Tuesday, February 11, 2014

Taking Risks...

An article on children's playtime caught my attention this morning. An experiment in Australia brought on by the ridiculous expense of updating playground equipment due to safety regulations and liability concerns led some schools to agree to an experiment that took the "rules" out of the playground. What they discovered was when kids were free to explore, the boredom and constriction that led to bad behavior and bullying all but disappeared. To quote the article:
     AUT professor of public health Grant Schofield, who worked on the research project, said there are too many rules in modern playgrounds.
     "The great paradox of cotton-woolling children is it's more dangerous in the long-run."
     Society's obsession with protecting children ignores the benefits of risk-taking, he said.
Children develop the frontal lobe of their brain when taking risks, meaning they work out consequences. "You can't teach them that. They have to learn risk on their own terms. It doesn't develop by watching TV, they have to get out there."
    The research project morphed into something bigger when plans to upgrade playgrounds were stopped due to over-zealous safety regulations and costly play equipment.
     "There was so many ridiculous health and safety regulations and the kids thought the static structures of playgrounds were boring."
Aside from the obvious lessons to all of us in trying to control our environments so rigidly that our children/youth never learn anything, I wondered what it challenges us to do and be in our practice of faith.

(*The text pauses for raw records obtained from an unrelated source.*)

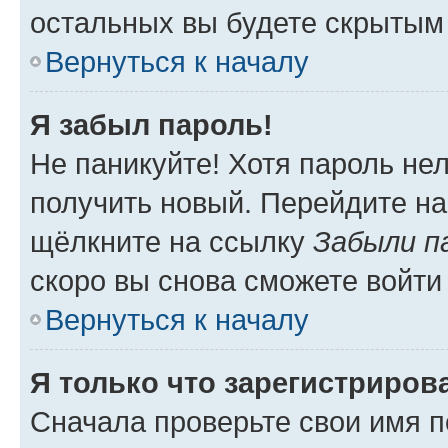
остальных вы будете скрытым
Вернуться к началу
Я забыл пароль!
Не паникуйте! Хотя пароль не
получить новый. Перейдите на
щёлкните на ссылку
Забыли п
скоро вы снова сможете войти
Вернуться к началу
Я только что зарегистрирова
Сначала проверьте свои имя п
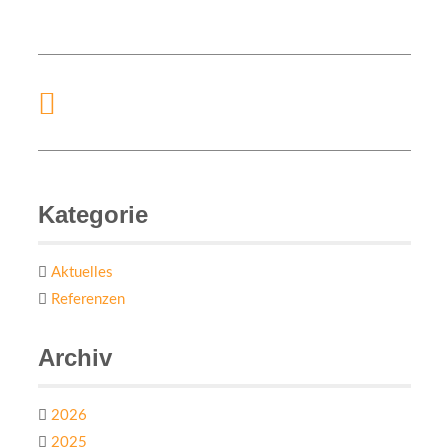
Kategorie
Aktuelles
Referenzen
Archiv
2026
2025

If we are so "rule-conscious" that we cannot allow people to experiment, to make life and faith their own, do we just wind up with religious bullies and non-participation?

And on the other side, I am entranced with the "loose-parts pit," a pile of wood, tires, old fire hose, and other junk with which the children play and imagine, construct and…learn.

The participation in practices of faith, worship, prayer, the study of scripture, the faith community, living generous, fearless lives, all these things are the loose-parts pit of our lives of faith. We don't have to do away with them, but we do have to sometimes put the loose parts in a pile and let folks experiment with how they work and what value they have.

Sometimes the experiments will certainly fail. We learned rather quickly as kids that using ripe persimmons as war weaponry was only good when the "other" was hit. The mess was just gross, not worth the payoff. So we found other ways to play. We discovered through trial and error that you couldn't roller skate on a gravel road and that eating Nandina berries was not a smart move.

So I wonder if we shouldn't stop "cotton-wooling" our faith practices. Like most seven to ten year olds on a playground, I doubt if we have the power or intellect to destroy the world of faith that God has created. And we might just make room for the Holy Spirit to bring some new life and new ideas into our practice.